There was some positive news during the second half of the week however, as commodity markets lit up green. After oil had fallen to its lowest levels in 30 years on the back of a ‘race to the bottom’ between Saudi Arabia and Russia, both hoping to undercut the other by flooding the market with cheap oil, it emerged that a truce may be on the horizon. Brent crude soared as much as 47% during Thursday afternoon, its highest daily percentage gain ever as news came in that Donald Trump was brokering a deal between the two oil rich nations that could see output cut by 10 to 15 million barrels per day, around 10-15% of global supply.

Next week

The coming week will see the eyes of the world still firmly fixed on the developments and the spread of COVID-19, especially in Europe. However, rather than the epicentres of Spain and Italy, it will be Austria, more specifically, Vienna that will hold investors’ attention on Monday. With oil prices having touched their lowest levels in 30 years and subsequently seeing their largest one-day rise ever, the Organization of Petroleum Exporting Countries (OPEC) has a timely meeting on Monday to discuss the state of black gold. 
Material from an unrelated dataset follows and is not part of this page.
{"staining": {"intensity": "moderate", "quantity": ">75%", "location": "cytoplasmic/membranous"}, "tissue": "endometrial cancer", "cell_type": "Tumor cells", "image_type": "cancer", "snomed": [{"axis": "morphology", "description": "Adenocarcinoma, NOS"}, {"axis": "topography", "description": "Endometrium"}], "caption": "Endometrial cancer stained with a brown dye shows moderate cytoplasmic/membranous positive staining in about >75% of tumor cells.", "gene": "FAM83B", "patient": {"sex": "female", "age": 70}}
With a four-year accord seemingly being broken by OPEC’s de facto leader, Saudi Arabia, and largest non-member Russia, both nations have attempted to flood the market with cheap oil in an attempt to undercut each other. To compound the issue, analysts believe that with 3 billion people now in lockdown, demand for oil has fallen more than 20%. With news breaking on Thursday that a truce may be in the offing, more focus than usual will be on the representatives from the 15 oil-rich nations. At the meeting, the delegates will discuss a range of issues regarding energy markets, agreeing on how much oil they will produce. The meetings are often closed to the press, but officials usually talk with journalists throughout the day, with a formal statement covering policy shifts and meeting objectives released at the end. 
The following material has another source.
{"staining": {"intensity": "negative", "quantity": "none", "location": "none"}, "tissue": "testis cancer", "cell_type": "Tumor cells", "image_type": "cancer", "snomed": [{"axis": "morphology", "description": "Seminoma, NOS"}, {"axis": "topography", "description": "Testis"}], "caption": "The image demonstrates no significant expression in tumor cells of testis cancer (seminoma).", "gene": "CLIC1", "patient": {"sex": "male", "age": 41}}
On the domestic front, the Office for National Statistics will release the UK’s GDP data on Thursday. With analysts predicting that the outbreak of COVID-19 could have a material impact on the economy, predictions for the numbers do not look promising with many hoping that this may just be a transient phenomenon.  GDP in itself is one of the most useful gauges of economic health. Measuring the change in the total value of all goods and services produced by the economy, the statistics will show us how likely a recession could be in the coming quarters.


The information in this blog or any response to comments should not be regarded as financial advice. If you are unsure of any of the terminology used you should seek financial advice. Remember that the value of investments can go down as well as up, and could be worth less than what was paid in. The information is based on our understanding in April 2020.